The budget proposal includes $68.7 million from the state of Maryland and $177.2 million from the county. Recommended use for these funds includes building literacy skills by adding reading specialists and all-day kindergarten programs; expanding language immersion programs, International Baccalaureate programs and Montessori models; and increasing technology. The budget also calls for $39.3 million to ensure a “high-quality” workforce.
“We pay to recruit them, professionally develop them, and then they get taken right out of the district by another who can pay them more,” Maxwell said referring to 7,100 teachers who left PGCS since 2007. “You can’t have that kind of turn-over and be successful. Our kids deserve to have teachers who are invested in them.”

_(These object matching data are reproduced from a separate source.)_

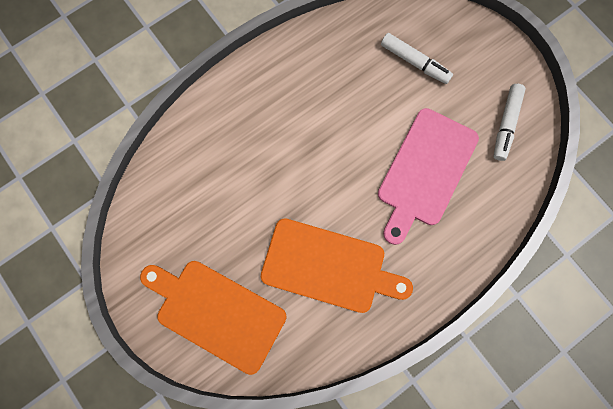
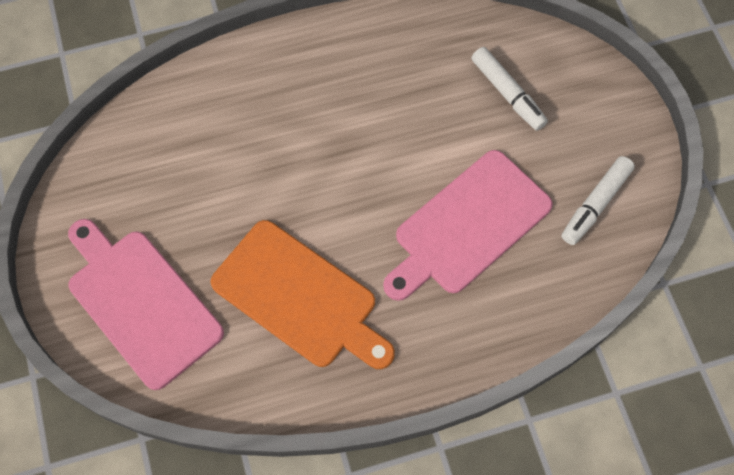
camera: 20 degrees right, 10 degrees down
orange cutting board [140,261,287,375] -> pink cutting board [68,219,224,390]

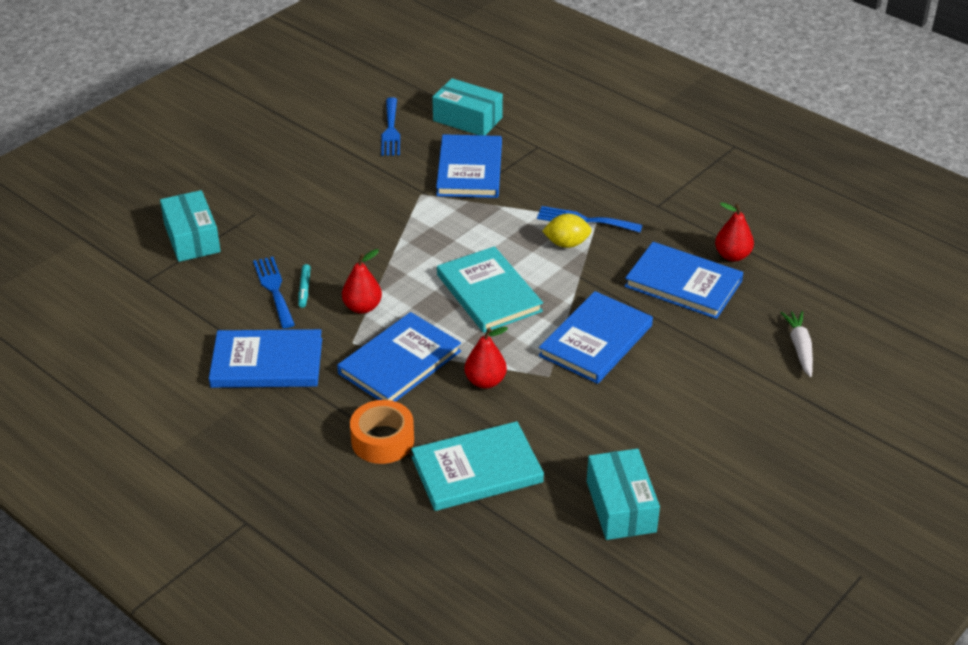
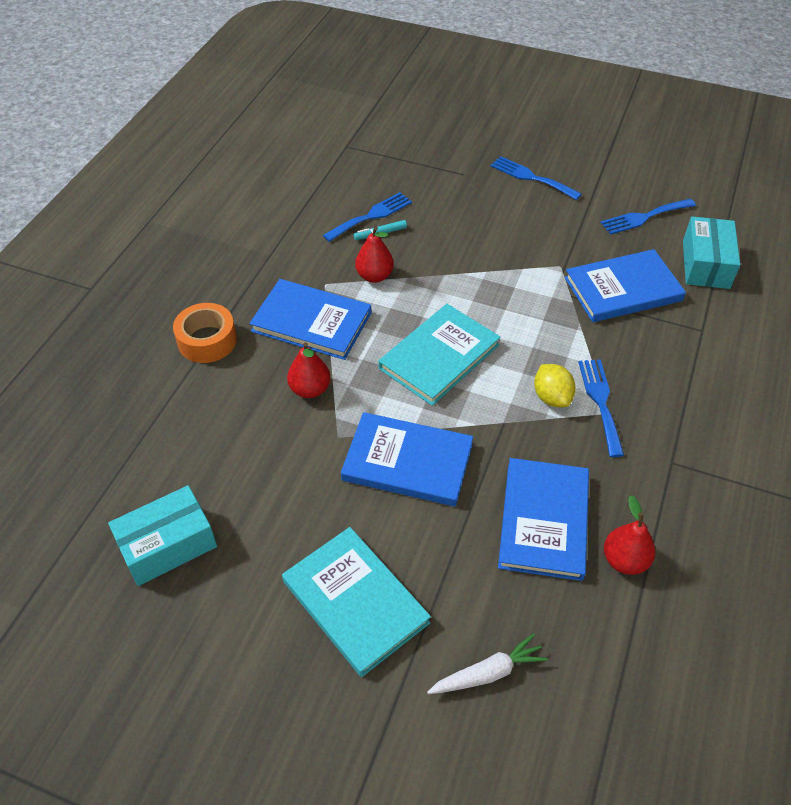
camera: 70 degrees right, 10 degrees up
turquoise box [160,190,221,262] -> none
blue book [209,329,322,388] -> none
turquoise book [411,421,544,511] -> turquoise book moved to [282,527,431,677]
none -> blue fork [491,156,582,200]

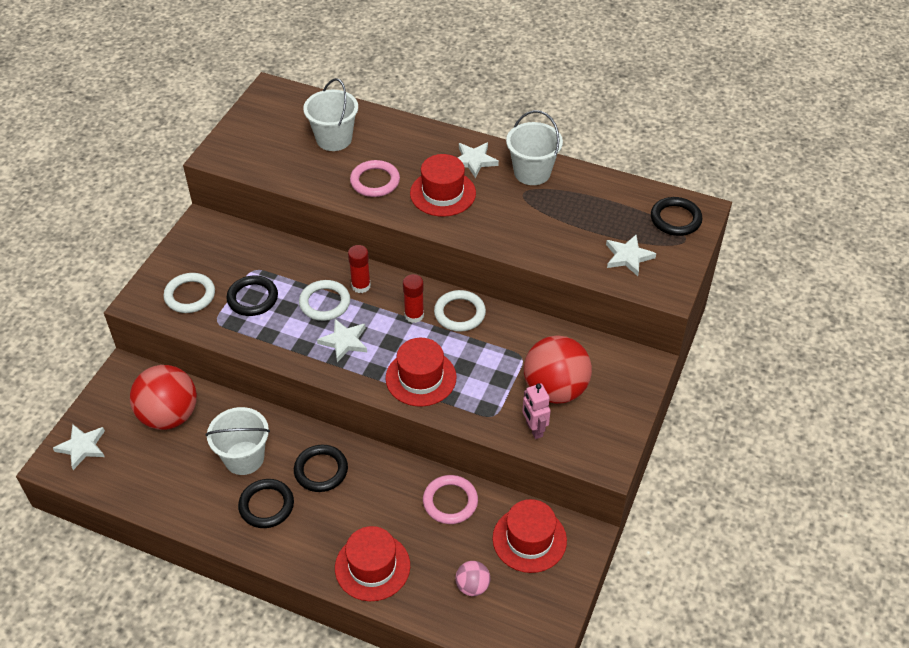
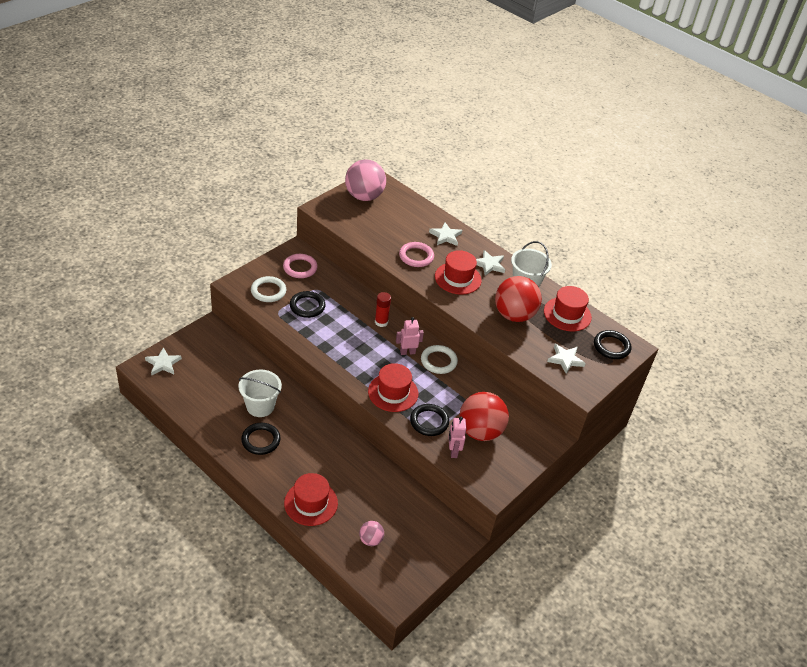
camera: 15 degrees right, 5 degrees down
red ball [130,365,197,430] -> red ball moved to [495,276,542,322]
black ring [294,445,348,492] -> black ring moved to [410,404,449,436]
white ring [299,280,350,321] -> none
white bucket [303,78,358,151] -> none
white star [317,319,367,362] -> white star moved to [429,222,462,246]
red glue stick [403,274,424,323] -> pink robot [396,317,424,355]
pink ring [423,475,478,524] -> pink ring moved to [283,254,318,278]
red hat [493,499,567,573] -> red hat moved to [544,286,592,331]
none -> pink ball [345,159,386,201]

But the mother of a county high school graduate said it’s the parents that make the real difference in student achievement. After owning a home in the county for over 30 years, she says the hike in taxes is “irresponsible” with such a high foreclosure rate. She wrote to her councilman to voice her opposition to what could be the first increase in the county’s property tax in 35 years.
“What makes a school system great is the parent participation and kids coming to school ready to learn, kids coming to school knowing their numbers, letters, colors, and kids coming to school ready to learn, not being hungry, not being tired, and not being in a dysfunctional environment,” the resident said. “I just don’t understand how increasing the property tax and throwing more money into the school system is going to change the school system.”
As a resident with two children currently attending county schools, Board of Education member Curtis Valentine admits that houses in the county are in low demand because the public schools are not attracting buyers. He is, however, willing to pay more in property tax to improve the quality of his children’s future by preparing them for college.
He acknowledges that over 75 percent of PG County residents lack a direct connection to the school system, saying that many parents of the richest Black county in the country are choosing private schools, which deprives public schools of active parent engagement from college-educated people.
“The population is not reflected in the school system,” Valentine said. “If we don’t pass this budget, you’ll see an even larger exodus of middle class parents in addition to the cuts to our teaching core which results in increase of student-teacher. The time is right for the change. I think the issue is how to do it.”